From a thematic entry-point, we have identified eleven common situations that confirm how the tension between (in)mobility and control has been exacerbated during the pandemic impacting the precariousness of the lives of migrants and provoking social responses and spatial effects in the continent. The eleven identified situations are: 1- border closure and hyper surveillance; 2- selective hyper-nationalism; 3- a spiral of violence to the south; 4- irregularization and dispossession of rights; 5- de facto suspension of the right to seek asylum and refuge; 6- the production of fear as a form of control; 7- spaces of confinement and human sacrifice; 8- reverse migration; 9- Migrant workers, essential but disposable; 10- childhood and adolescence on the brink; and, 11- social responses.

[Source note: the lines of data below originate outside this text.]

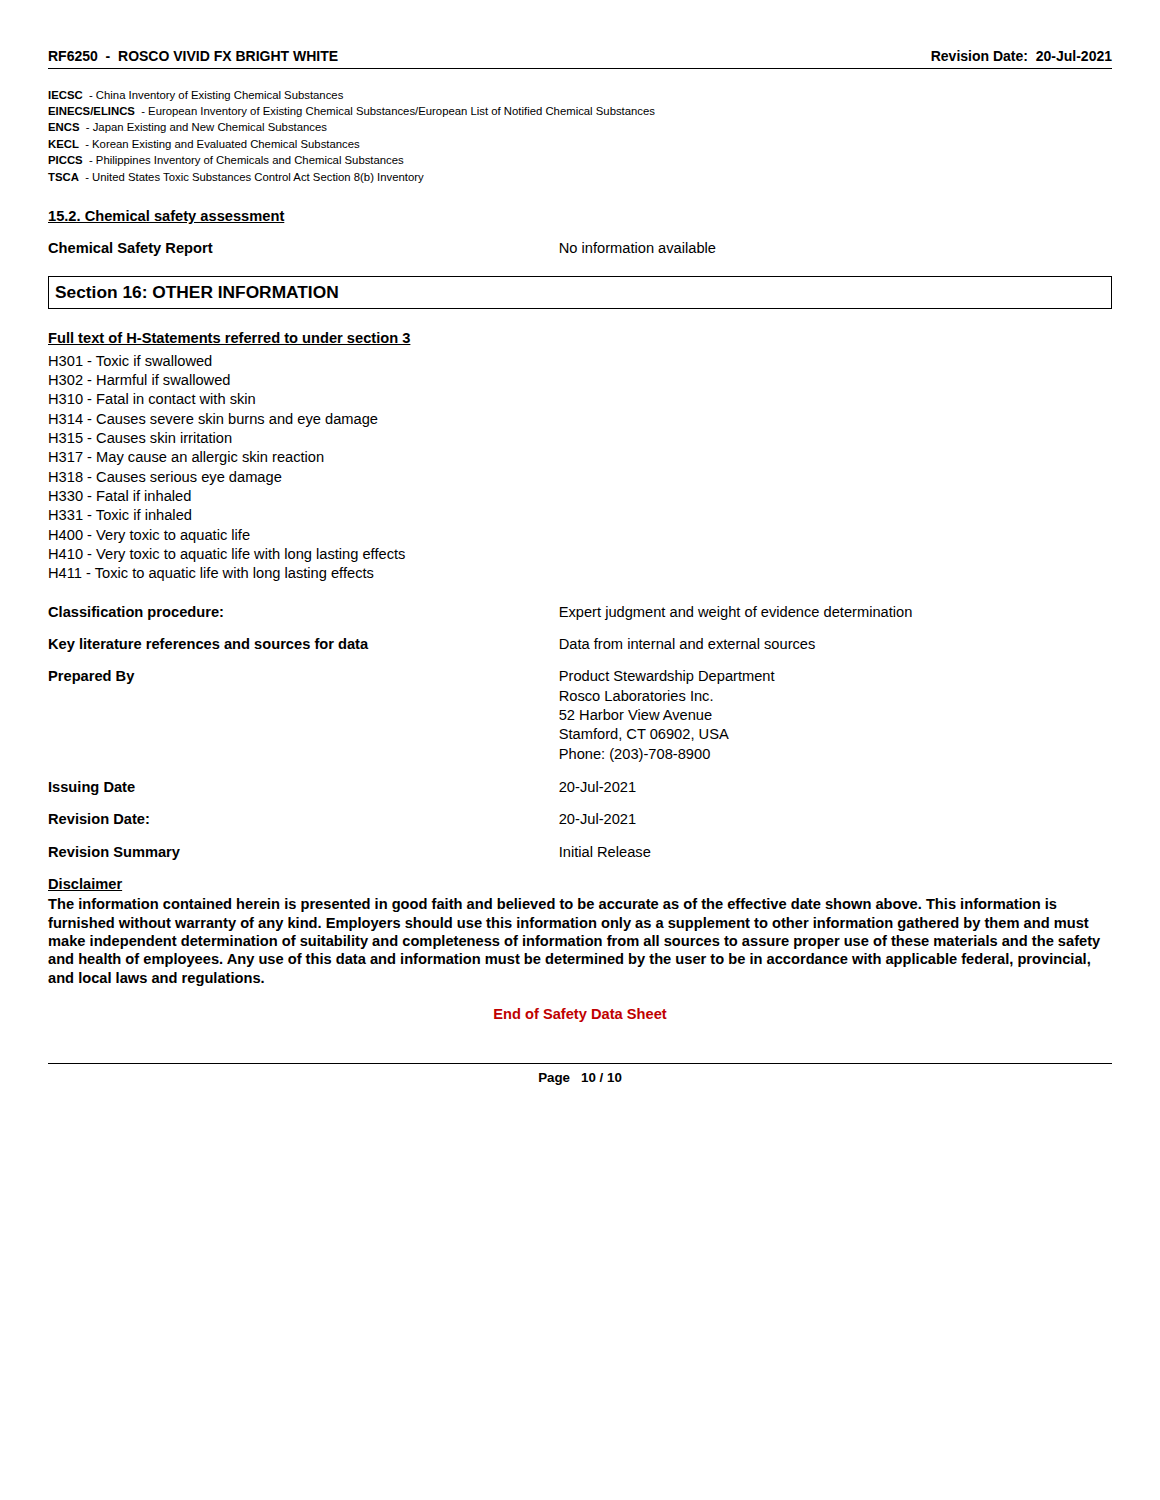RF6250 - ROSCO VIVID FX BRIGHT WHITE
Revision Date: 20-Jul-2021
IECSC - China Inventory of Existing Chemical Substances
EINECS/ELINCS - European Inventory of Existing Chemical Substances/European List of Notified Chemical Substances
ENCS - Japan Existing and New Chemical Substances
KECL - Korean Existing and Evaluated Chemical Substances
PICCS - Philippines Inventory of Chemicals and Chemical Substances
TSCA - United States Toxic Substances Control Act Section 8(b) Inventory
15.2. Chemical safety assessment
Chemical Safety Report
No information available
Section 16: OTHER INFORMATION
Full text of H-Statements referred to under section 3
H301 - Toxic if swallowed
H302 - Harmful if swallowed
H310 - Fatal in contact with skin
H314 - Causes severe skin burns and eye damage
H315 - Causes skin irritation
H317 - May cause an allergic skin reaction
H318 - Causes serious eye damage
H330 - Fatal if inhaled
H331 - Toxic if inhaled
H400 - Very toxic to aquatic life
H410 - Very toxic to aquatic life with long lasting effects
H411 - Toxic to aquatic life with long lasting effects
Classification procedure:
Expert judgment and weight of evidence determination
Key literature references and sources for data
Data from internal and external sources
Prepared By
Product Stewardship Department
Rosco Laboratories Inc.
52 Harbor View Avenue
Stamford, CT 06902, USA
Phone: (203)-708-8900
Issuing Date
20-Jul-2021
Revision Date:
20-Jul-2021
Revision Summary
Initial Release
Disclaimer
The information contained herein is presented in good faith and believed to be accurate as of the effective date shown above. This information is furnished without warranty of any kind. Employers should use this information only as a supplement to other information gathered by them and must make independent determination of suitability and completeness of information from all sources to assure proper use of these materials and the safety and health of employees. Any use of this data and information must be determined by the user to be in accordance with applicable federal, provincial, and local laws and regulations.
End of Safety Data Sheet
Page 10 / 10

As the project continues under construction, we intend to generate conversations and debates around these identified situations via this digital space, and perhaps also new ones that may arise in the future. We are aware that several national spaces have been left out of the collective mapping and, above all, it has not yet been possible to capture, from an intersectional approach, how the pandemic has worsened previous conditions of inequality based on gender, race, age, class, nationality, and sexual orientation that are constitutive of migratory processes in the Americas. Those initial gaps undoubtedly will open up new avenues for future analysis and discussion that ought to be included in this project.

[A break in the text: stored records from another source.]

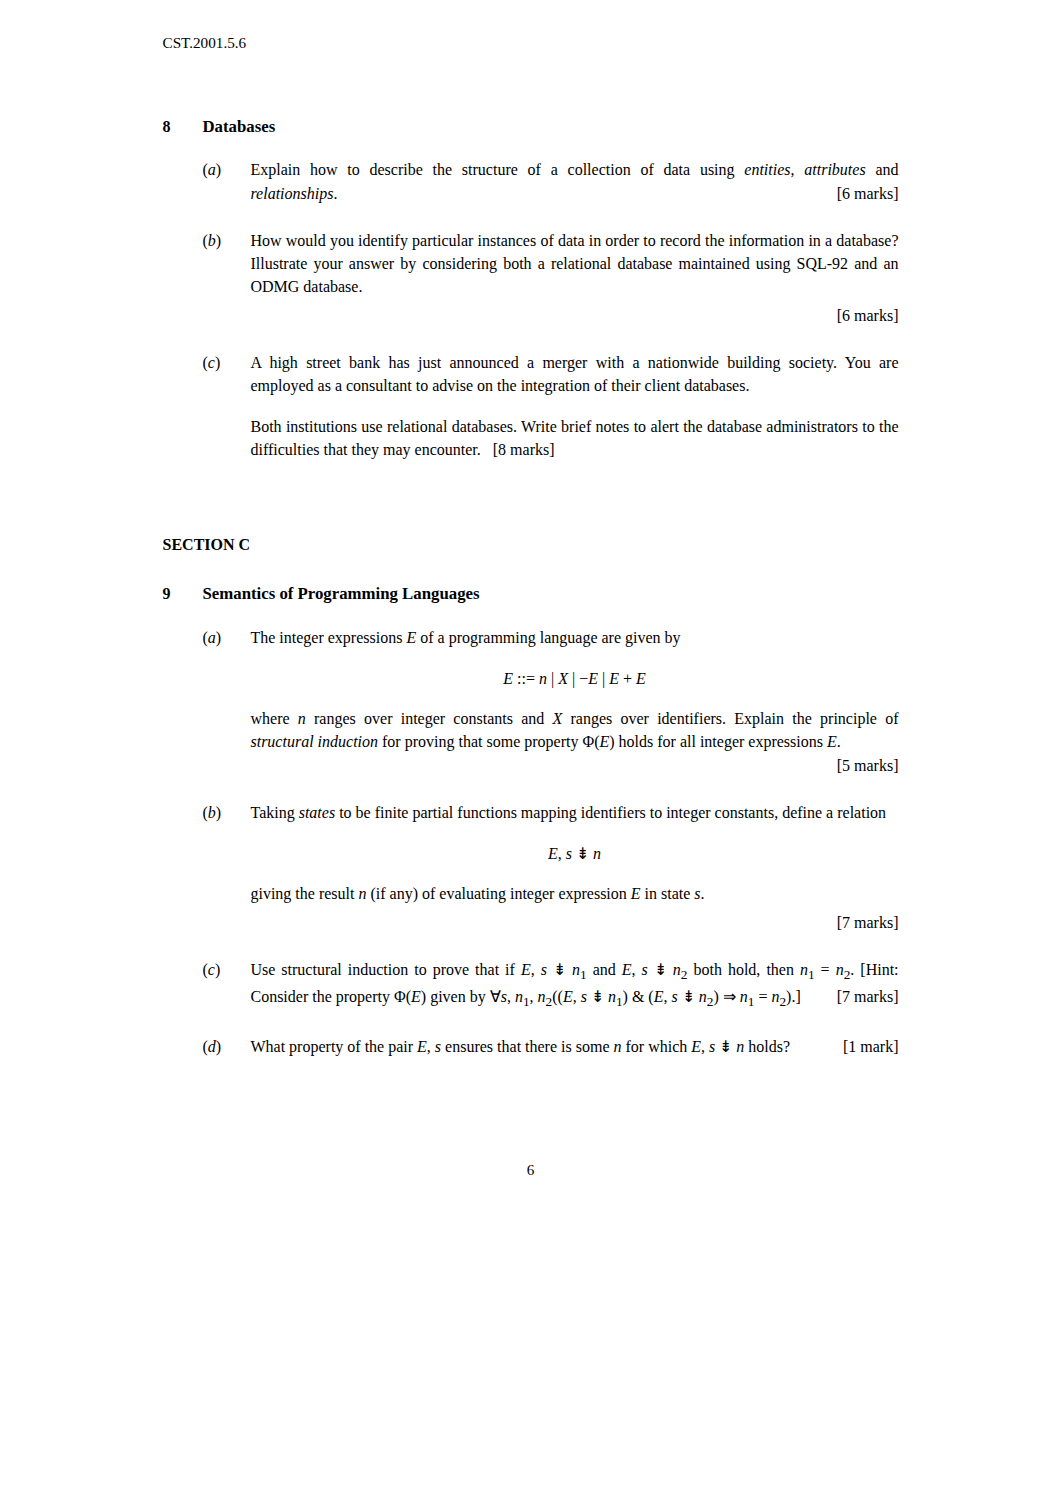CST.2001.5.6
8
Databases
(a) Explain how to describe the structure of a collection of data using entities, attributes and relationships. [6 marks]
(b) How would you identify particular instances of data in order to record the information in a database? Illustrate your answer by considering both a relational database maintained using SQL-92 and an ODMG database. [6 marks]
(c) A high street bank has just announced a merger with a nationwide building society. You are employed as a consultant to advise on the integration of their client databases.
Both institutions use relational databases. Write brief notes to alert the database administrators to the difficulties that they may encounter. [8 marks]
SECTION C
9
Semantics of Programming Languages
(a) The integer expressions E of a programming language are given by
E ::= n | X | −E | E + E
where n ranges over integer constants and X ranges over identifiers. Explain the principle of structural induction for proving that some property Φ(E) holds for all integer expressions E. [5 marks]
(b) Taking states to be finite partial functions mapping identifiers to integer constants, define a relation
E, s ⇟ n
giving the result n (if any) of evaluating integer expression E in state s. [7 marks]
(c) Use structural induction to prove that if E, s ⇟ n1 and E, s ⇟ n2 both hold, then n1 = n2. [Hint: Consider the property Φ(E) given by ∀s, n1, n2((E, s ⇟ n1) & (E, s ⇟ n2) ⇒ n1 = n2).] [7 marks]
(d) What property of the pair E, s ensures that there is some n for which E, s ⇟ n holds? [1 mark]
6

Despite those initial limitations, we believe the material we present here at this early stage already serves as a resource for research and teaching, particularly during the current times of virtual interactions. We seek to promote critical debates on hidden transnational spaces and processes - those that do not appear on traditional maps - and foster public debate about (in)mobility and control in times of pandemic. In the weeks and months that follow, we will promote virtual meetings between the researchers of this project and various guests including intellectuals, representatives of migrant organizations, activists, journalists, and other actors. These virtual debates will be open to the public and will be recorded and archived on this website. We also plan to write up the debates as reflective texts that expands on the brief initial explanation that appears in each sections of the web page.